SUPPLIED ENTRIES:
***

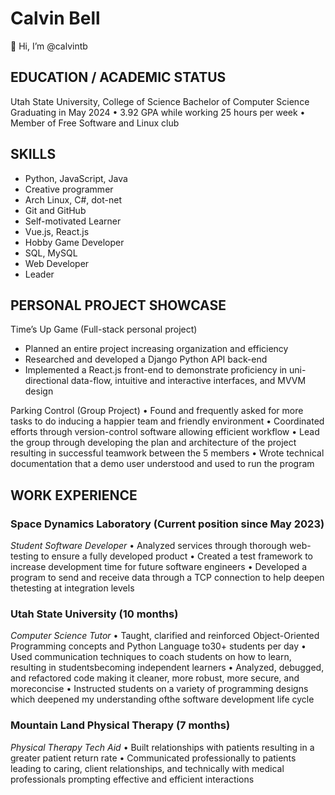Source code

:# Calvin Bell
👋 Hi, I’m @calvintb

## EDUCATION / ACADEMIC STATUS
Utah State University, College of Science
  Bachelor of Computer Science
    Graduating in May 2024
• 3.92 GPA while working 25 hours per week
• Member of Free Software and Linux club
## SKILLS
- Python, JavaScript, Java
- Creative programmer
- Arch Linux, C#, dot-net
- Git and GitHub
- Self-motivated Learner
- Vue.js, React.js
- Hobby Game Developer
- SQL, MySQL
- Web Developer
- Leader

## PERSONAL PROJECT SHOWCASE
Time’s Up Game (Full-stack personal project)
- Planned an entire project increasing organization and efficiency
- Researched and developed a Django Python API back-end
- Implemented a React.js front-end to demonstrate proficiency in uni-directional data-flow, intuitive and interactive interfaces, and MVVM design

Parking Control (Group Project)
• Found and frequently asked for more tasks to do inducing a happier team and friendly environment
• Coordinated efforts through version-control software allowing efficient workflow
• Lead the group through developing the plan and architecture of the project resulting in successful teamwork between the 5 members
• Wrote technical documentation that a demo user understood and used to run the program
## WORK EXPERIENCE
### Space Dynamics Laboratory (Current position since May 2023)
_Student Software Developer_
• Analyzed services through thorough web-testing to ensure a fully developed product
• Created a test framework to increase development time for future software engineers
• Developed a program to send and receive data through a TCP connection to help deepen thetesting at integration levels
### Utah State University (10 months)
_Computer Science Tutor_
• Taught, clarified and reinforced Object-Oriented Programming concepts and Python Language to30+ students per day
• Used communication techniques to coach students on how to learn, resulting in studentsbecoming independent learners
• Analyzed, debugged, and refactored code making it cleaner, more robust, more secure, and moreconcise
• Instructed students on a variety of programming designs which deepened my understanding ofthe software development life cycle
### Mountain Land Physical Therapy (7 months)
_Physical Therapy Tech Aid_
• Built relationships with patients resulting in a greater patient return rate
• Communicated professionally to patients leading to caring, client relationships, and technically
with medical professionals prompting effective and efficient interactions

***

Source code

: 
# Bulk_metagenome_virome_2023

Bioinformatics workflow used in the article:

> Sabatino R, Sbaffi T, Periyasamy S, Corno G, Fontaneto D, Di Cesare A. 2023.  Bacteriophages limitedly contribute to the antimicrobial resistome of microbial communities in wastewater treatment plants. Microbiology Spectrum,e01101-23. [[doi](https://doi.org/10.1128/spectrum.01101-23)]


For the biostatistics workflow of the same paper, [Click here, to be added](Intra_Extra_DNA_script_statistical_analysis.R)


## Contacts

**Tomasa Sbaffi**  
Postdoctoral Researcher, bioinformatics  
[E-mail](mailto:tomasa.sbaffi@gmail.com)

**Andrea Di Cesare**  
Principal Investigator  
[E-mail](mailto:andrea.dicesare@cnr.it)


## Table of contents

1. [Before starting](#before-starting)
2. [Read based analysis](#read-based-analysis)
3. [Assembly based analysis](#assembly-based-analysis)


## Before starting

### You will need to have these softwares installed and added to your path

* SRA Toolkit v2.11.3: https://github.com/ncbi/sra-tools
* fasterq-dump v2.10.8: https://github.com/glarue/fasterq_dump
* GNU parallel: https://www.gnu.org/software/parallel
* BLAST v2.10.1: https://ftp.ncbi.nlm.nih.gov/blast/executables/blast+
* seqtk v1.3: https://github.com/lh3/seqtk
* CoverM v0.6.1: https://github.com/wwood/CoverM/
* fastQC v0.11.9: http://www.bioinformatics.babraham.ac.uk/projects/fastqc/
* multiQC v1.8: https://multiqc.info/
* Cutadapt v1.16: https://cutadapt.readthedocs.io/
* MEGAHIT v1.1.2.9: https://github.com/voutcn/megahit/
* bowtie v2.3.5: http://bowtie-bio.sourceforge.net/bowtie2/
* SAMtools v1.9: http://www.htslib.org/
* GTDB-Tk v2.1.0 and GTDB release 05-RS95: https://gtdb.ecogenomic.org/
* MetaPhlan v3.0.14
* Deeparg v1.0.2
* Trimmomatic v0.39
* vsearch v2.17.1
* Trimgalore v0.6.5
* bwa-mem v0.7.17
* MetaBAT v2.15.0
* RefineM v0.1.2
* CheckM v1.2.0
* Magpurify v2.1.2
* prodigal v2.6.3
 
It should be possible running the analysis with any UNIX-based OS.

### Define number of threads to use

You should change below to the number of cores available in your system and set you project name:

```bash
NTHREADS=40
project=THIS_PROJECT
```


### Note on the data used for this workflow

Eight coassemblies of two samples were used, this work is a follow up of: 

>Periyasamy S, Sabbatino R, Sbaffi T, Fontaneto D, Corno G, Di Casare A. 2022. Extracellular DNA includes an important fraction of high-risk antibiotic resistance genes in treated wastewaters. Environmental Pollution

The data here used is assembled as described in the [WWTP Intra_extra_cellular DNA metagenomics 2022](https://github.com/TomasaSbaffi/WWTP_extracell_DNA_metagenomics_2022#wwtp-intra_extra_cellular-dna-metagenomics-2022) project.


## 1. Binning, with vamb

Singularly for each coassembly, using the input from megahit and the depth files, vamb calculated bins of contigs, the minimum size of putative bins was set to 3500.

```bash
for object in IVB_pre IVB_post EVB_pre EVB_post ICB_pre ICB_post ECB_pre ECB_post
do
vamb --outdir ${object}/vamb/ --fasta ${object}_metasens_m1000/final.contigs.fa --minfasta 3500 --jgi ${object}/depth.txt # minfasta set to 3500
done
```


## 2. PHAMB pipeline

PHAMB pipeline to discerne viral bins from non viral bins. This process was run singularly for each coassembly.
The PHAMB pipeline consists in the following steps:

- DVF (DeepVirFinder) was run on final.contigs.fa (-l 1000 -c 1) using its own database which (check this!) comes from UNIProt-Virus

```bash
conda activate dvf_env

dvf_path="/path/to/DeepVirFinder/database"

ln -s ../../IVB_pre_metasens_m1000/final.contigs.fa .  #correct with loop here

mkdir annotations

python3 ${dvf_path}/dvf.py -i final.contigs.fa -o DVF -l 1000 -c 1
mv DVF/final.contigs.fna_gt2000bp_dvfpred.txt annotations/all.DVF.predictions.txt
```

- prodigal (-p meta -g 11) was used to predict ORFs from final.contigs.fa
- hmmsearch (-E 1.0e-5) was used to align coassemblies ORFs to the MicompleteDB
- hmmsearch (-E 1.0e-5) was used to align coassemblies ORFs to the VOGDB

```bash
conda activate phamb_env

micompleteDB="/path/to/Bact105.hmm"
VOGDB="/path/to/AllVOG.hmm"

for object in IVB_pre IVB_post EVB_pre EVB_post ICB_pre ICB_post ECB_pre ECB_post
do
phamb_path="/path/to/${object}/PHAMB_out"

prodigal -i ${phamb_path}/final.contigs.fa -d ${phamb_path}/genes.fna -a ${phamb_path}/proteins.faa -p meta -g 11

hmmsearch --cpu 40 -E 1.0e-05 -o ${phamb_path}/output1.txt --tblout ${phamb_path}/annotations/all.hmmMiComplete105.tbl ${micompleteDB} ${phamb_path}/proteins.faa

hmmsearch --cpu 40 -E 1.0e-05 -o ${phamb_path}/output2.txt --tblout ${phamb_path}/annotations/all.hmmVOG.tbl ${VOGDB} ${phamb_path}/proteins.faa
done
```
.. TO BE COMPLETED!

***

REQUIRED WORK: Give the number of lines in the entries above that include the string "each". Write nothing but that number.

TASK SOLUTION: 2